• _Data block_:
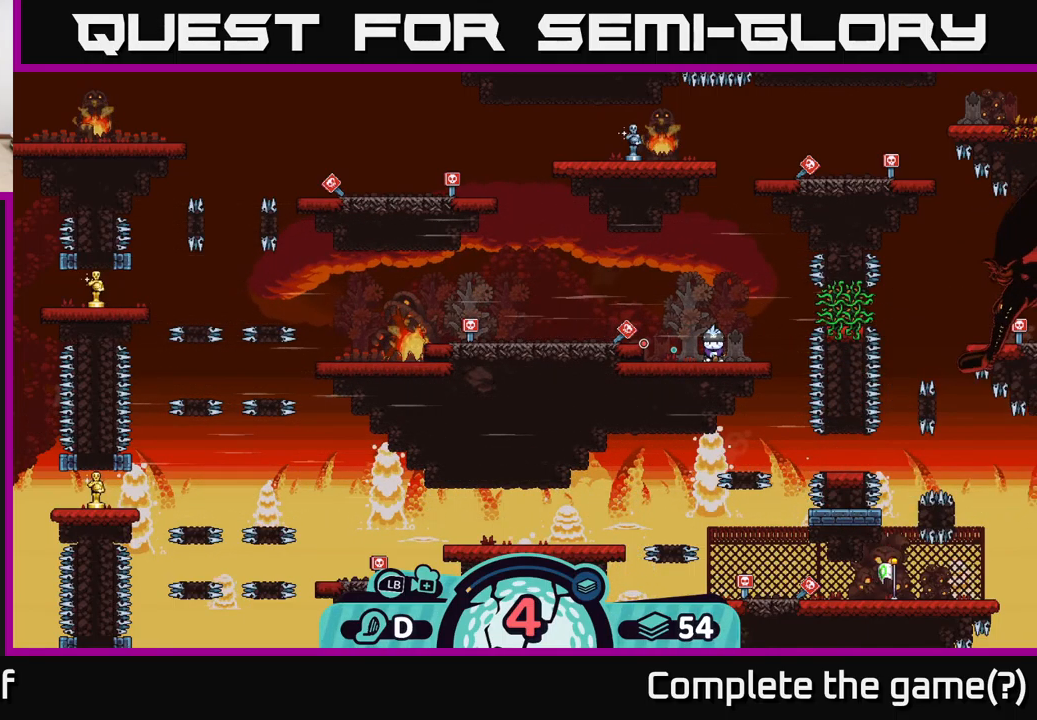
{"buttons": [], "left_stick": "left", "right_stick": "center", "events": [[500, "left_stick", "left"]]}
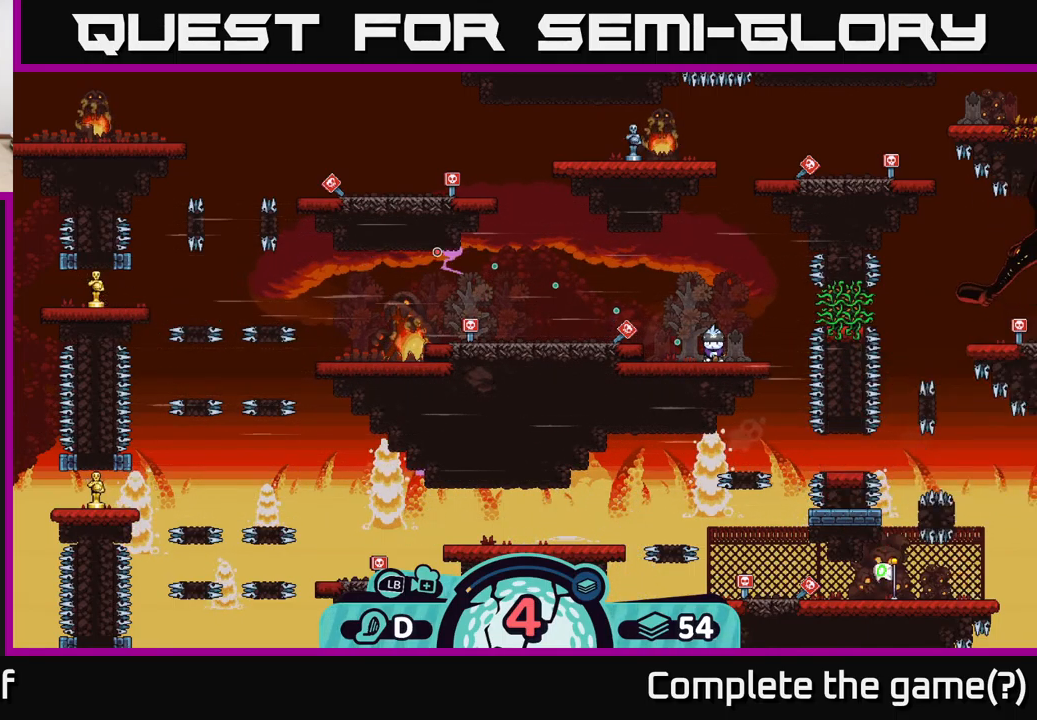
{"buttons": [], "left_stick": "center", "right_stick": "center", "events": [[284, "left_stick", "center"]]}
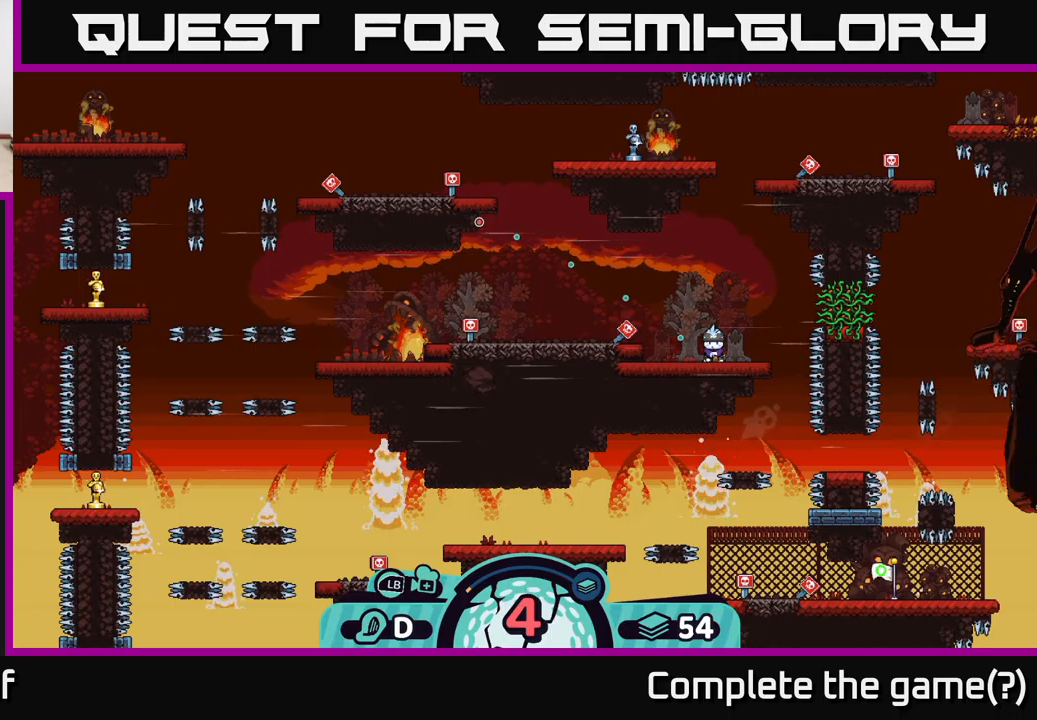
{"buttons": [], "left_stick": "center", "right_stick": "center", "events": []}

• _What is needed_: Please retype the material above exactly, and omit its images.

• _Result_:
{"buttons": [], "left_stick": "left", "right_stick": "center", "events": [[500, "left_stick", "left"]]}
{"buttons": [], "left_stick": "center", "right_stick": "center", "events": [[284, "left_stick", "center"]]}
{"buttons": [], "left_stick": "center", "right_stick": "center", "events": []}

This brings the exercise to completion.